Nice work, the satisfaction of putting it back the way it started and rolling a bike around that sat for decades on the edge of misfortune is a great feeling for me. I love to pimp an old bike around that hasn't rolled in decades. I imagine you will be there real soon.
As for my fork..... that one..... not so much
It was one of those French forks off an early 60's Schwinn Continental. Semi-lightweight and of thinner and of a higher tensile strength originally. I made a wood block to hold it, and a machinists straight edge tight in the vice. Then I turned the steer tube into a huge resistor with house wall voltage. When it got to 450 degrees (about 10 seconds), I unplugged the voltage and pulled gently in the appropriate direction and it went straight pretty easy.

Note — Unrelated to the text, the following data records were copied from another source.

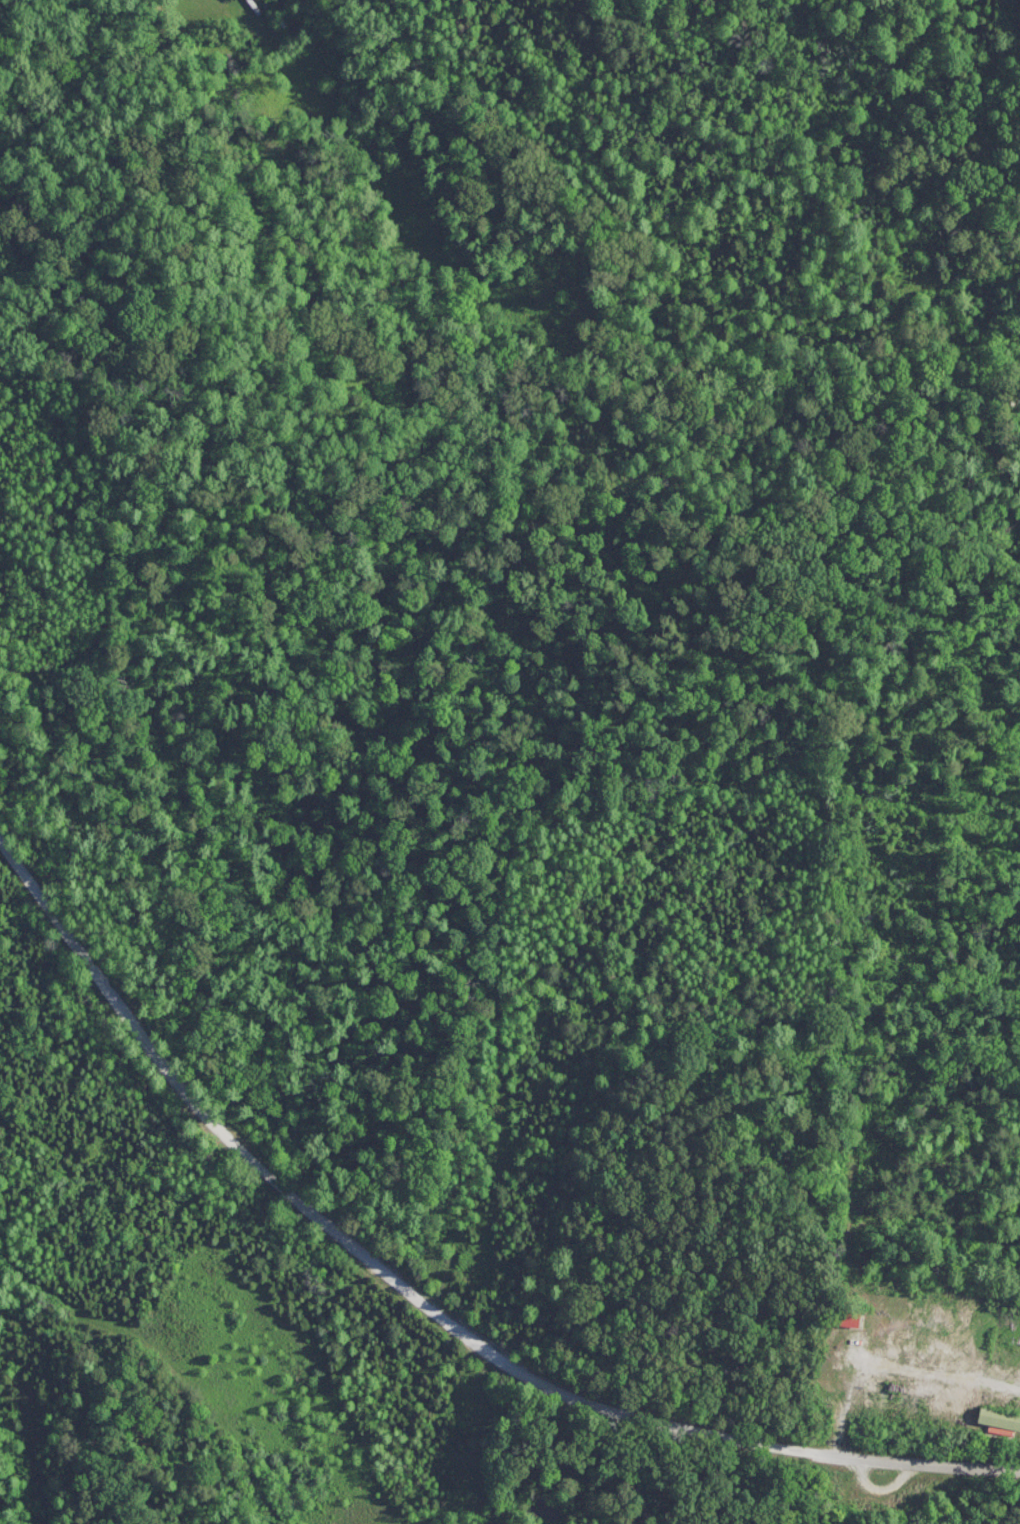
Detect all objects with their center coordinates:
road: (45, 904)
road: (408, 1287)
building: (993, 1416)
road: (918, 1461)
building: (909, 1495)

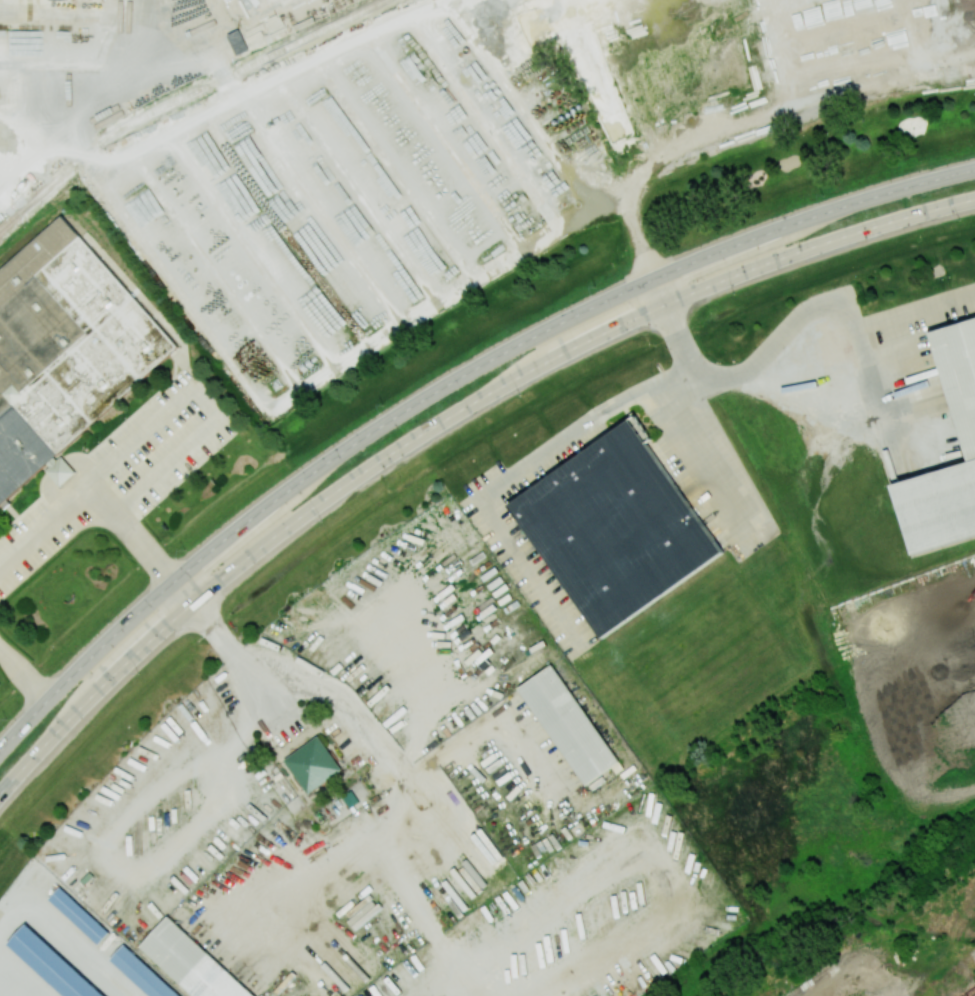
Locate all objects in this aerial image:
road: (91, 98)
railway: (179, 98)
road: (6, 175)
road: (653, 268)
building: (62, 350)
road: (443, 389)
road: (205, 403)
road: (441, 422)
road: (706, 454)
road: (514, 472)
building: (937, 505)
building: (616, 528)
road: (148, 560)
road: (22, 678)
building: (568, 725)
building: (314, 765)
building: (79, 914)
railway: (881, 930)
building: (191, 961)
building: (52, 963)
building: (144, 972)
railway: (969, 991)

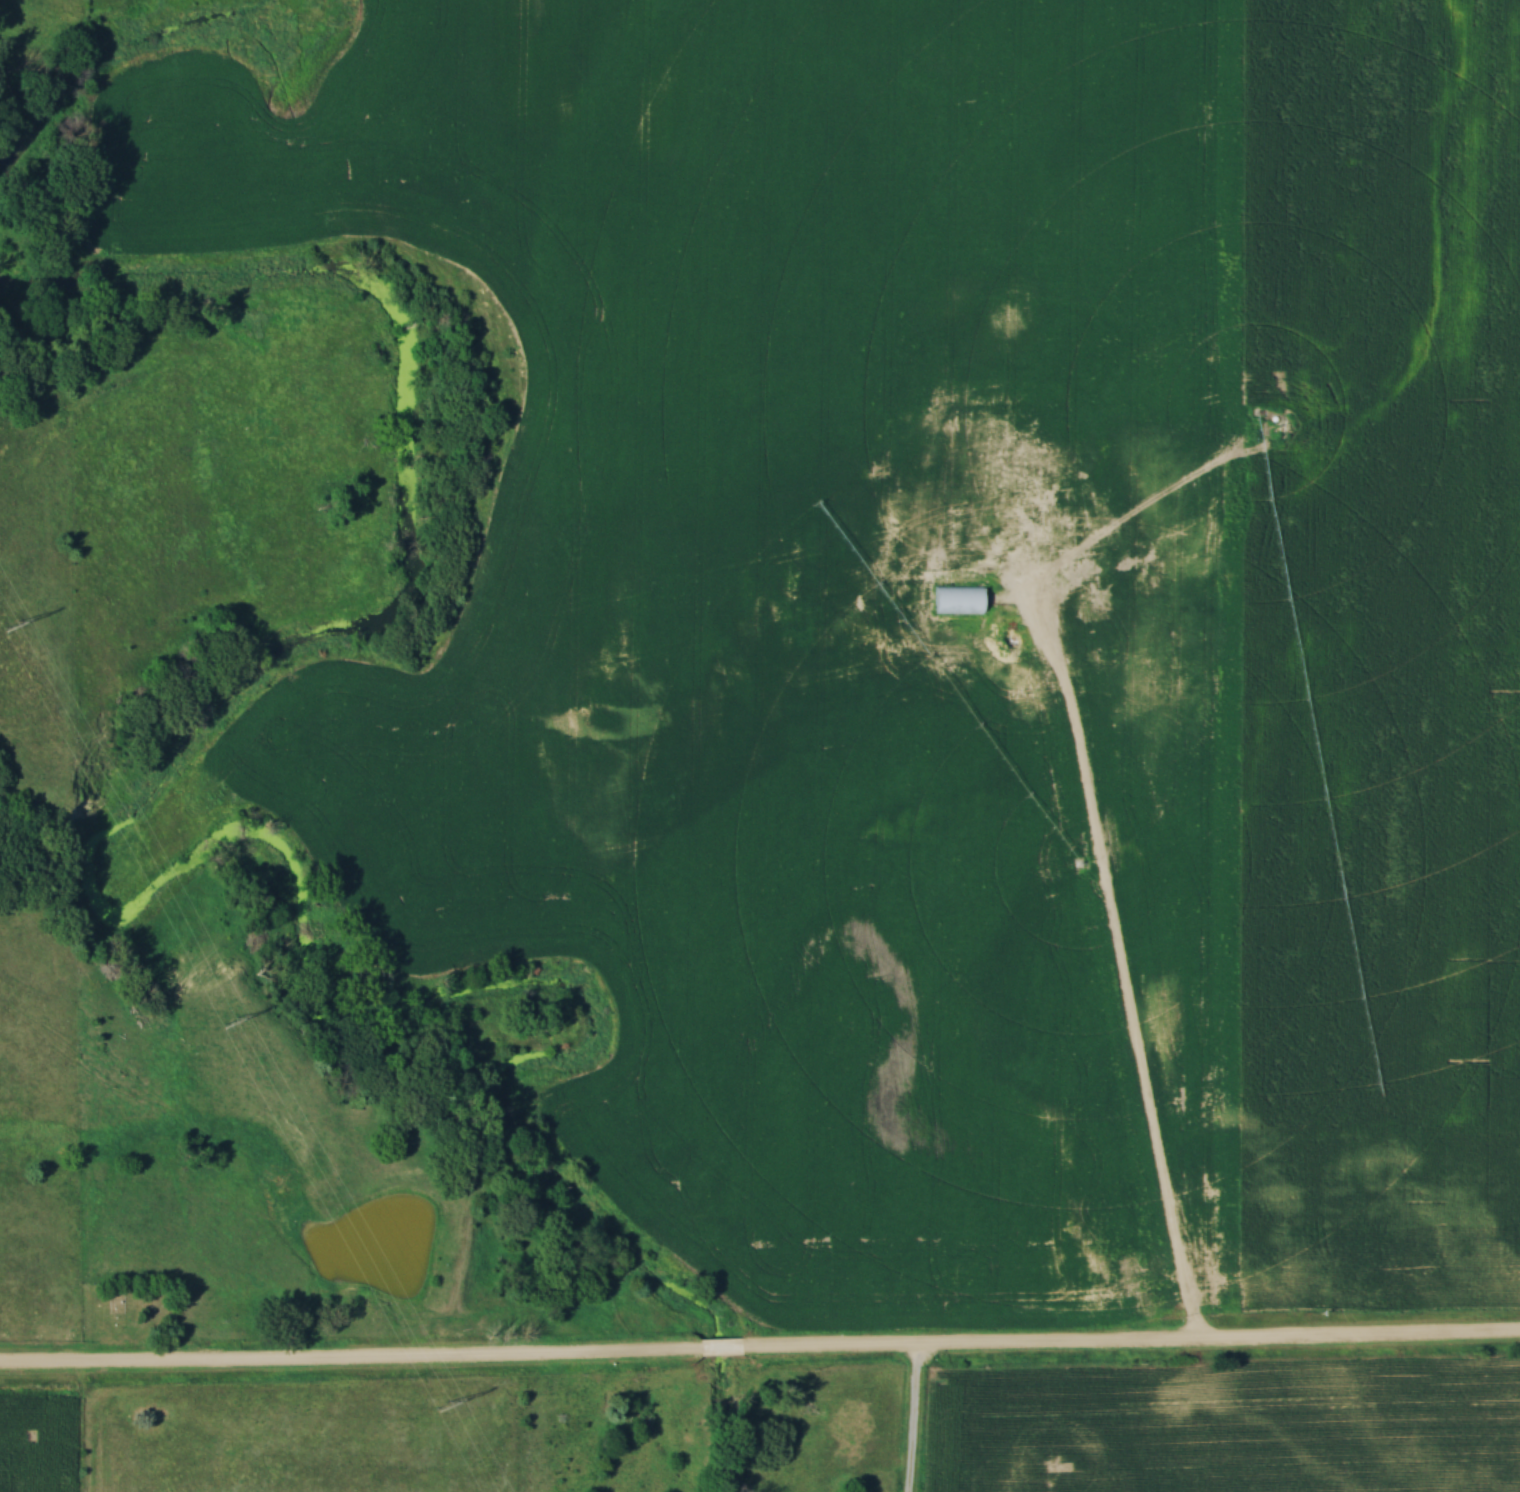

It looked pretty good and I was checking how much more I needed when I noticed the metal had cracked and separated in a crazed fashion on the inside of the previous bend.
With that and the wrinkle lines on one of the arms, I decided enough was enough. Theres no telling what the years of heat in the rafters did to the metal structure. Thinking about it further, it may have needed to stay at a high temp for quite awhile before being straightened... hard to say right off hand. But I sure couldn't trust it after that.
So..... there's one way and one circumstance where I'll know better next time.
I really appreciate all the help and ideas.


----------